* [Task requirements] A faithful copy of each record is required, minus the images.

•••••

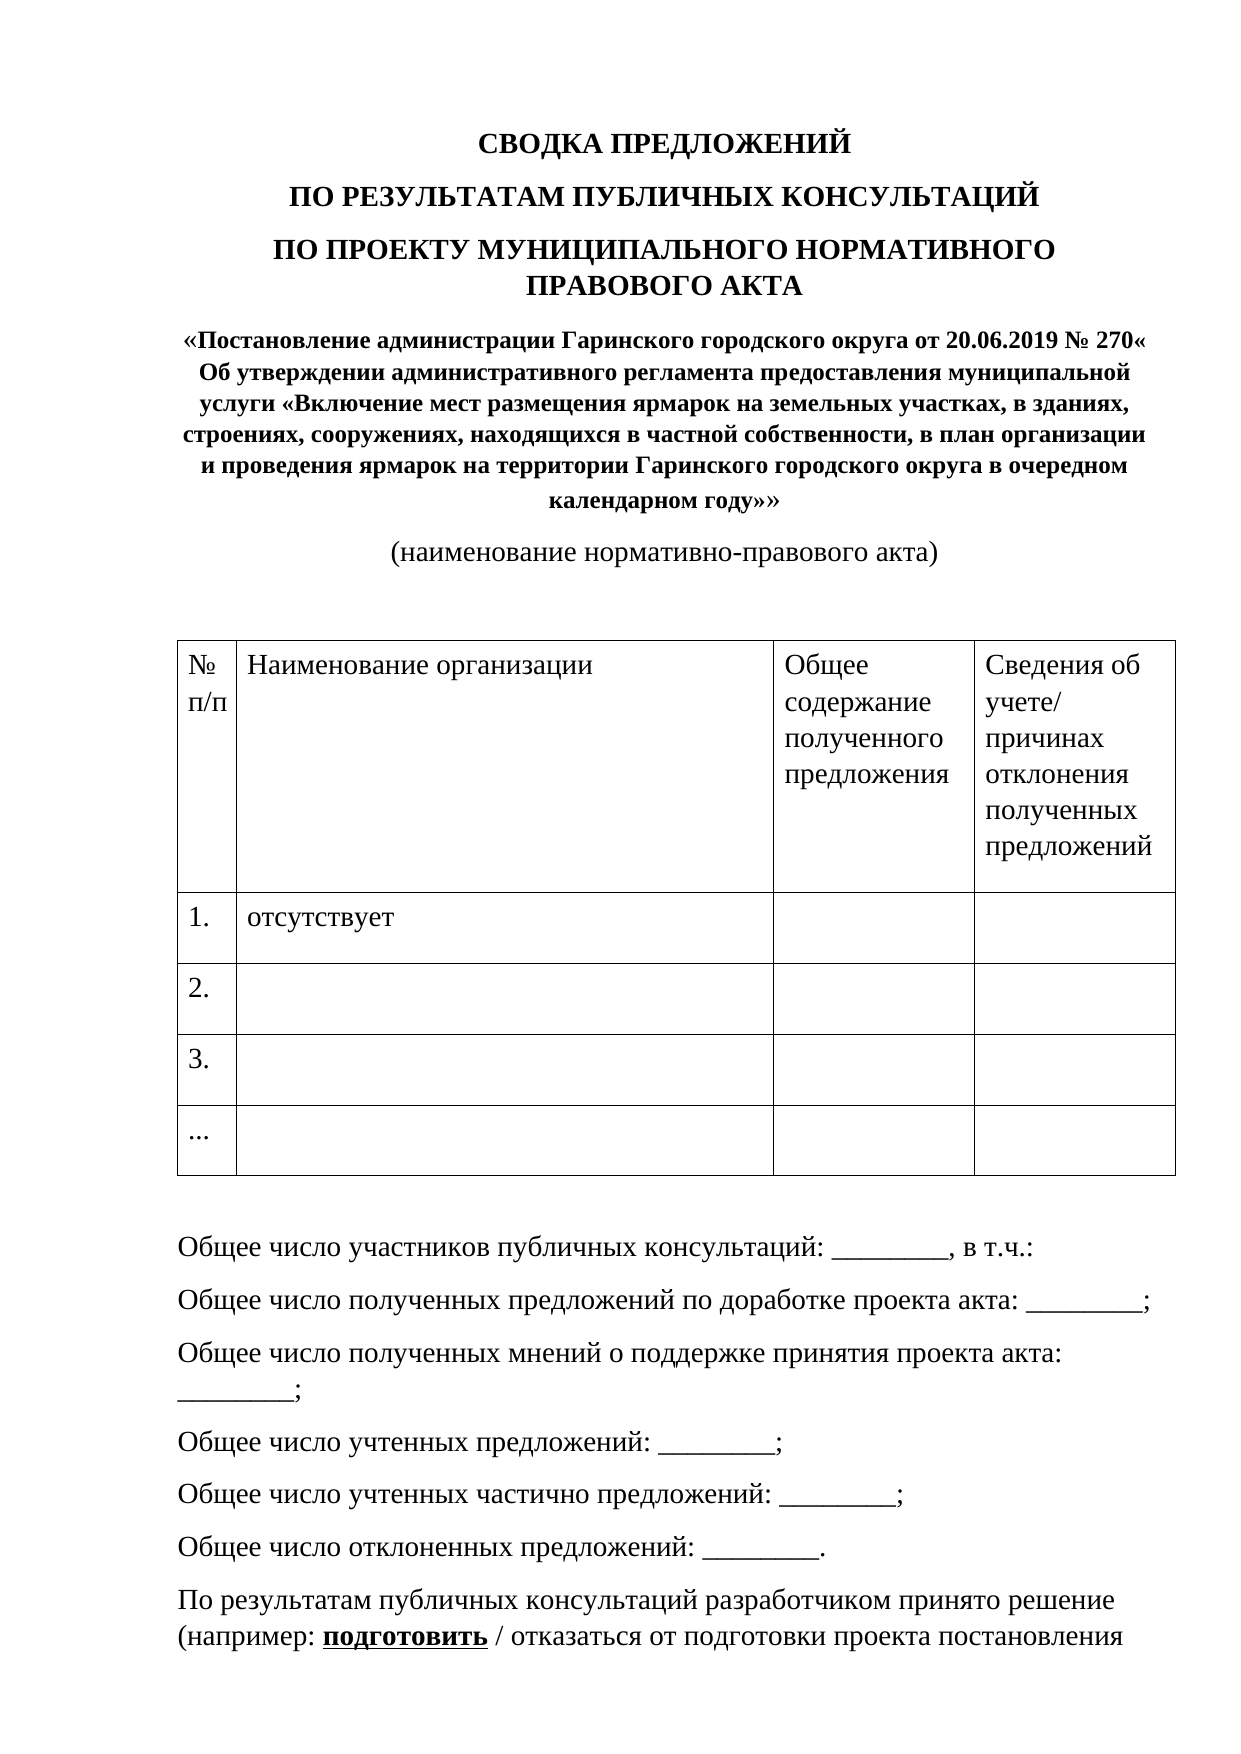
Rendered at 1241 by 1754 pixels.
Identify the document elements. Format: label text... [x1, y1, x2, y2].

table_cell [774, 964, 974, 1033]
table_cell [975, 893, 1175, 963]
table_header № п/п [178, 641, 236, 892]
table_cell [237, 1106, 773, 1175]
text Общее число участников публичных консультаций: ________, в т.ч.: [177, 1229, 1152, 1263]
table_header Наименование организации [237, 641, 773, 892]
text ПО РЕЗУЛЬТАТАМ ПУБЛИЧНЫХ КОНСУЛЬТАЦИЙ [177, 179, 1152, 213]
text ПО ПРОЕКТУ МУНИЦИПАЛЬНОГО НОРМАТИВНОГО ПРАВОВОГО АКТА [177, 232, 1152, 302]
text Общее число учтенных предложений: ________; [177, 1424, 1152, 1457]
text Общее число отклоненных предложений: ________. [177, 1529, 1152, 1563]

•••••

* [Response to this exercise]
Rendered at 1241 by 1754 pixels.
Identify the document elements. Format: label text... [x1, y1, x2, y2].

table_cell [774, 964, 974, 1033]
table_cell [975, 893, 1175, 963]
table_header № п/п [178, 641, 236, 892]
table_cell [237, 1106, 773, 1175]
text Общее число участников публичных консультаций: ________, в т.ч.: [177, 1229, 1152, 1263]
table_header Наименование организации [237, 641, 773, 892]
text ПО РЕЗУЛЬТАТАМ ПУБЛИЧНЫХ КОНСУЛЬТАЦИЙ [177, 179, 1152, 213]
text ПО ПРОЕКТУ МУНИЦИПАЛЬНОГО НОРМАТИВНОГО ПРАВОВОГО АКТА [177, 232, 1152, 302]
text Общее число учтенных предложений: ________; [177, 1424, 1152, 1457]
text Общее число отклоненных предложений: ________. [177, 1529, 1152, 1563]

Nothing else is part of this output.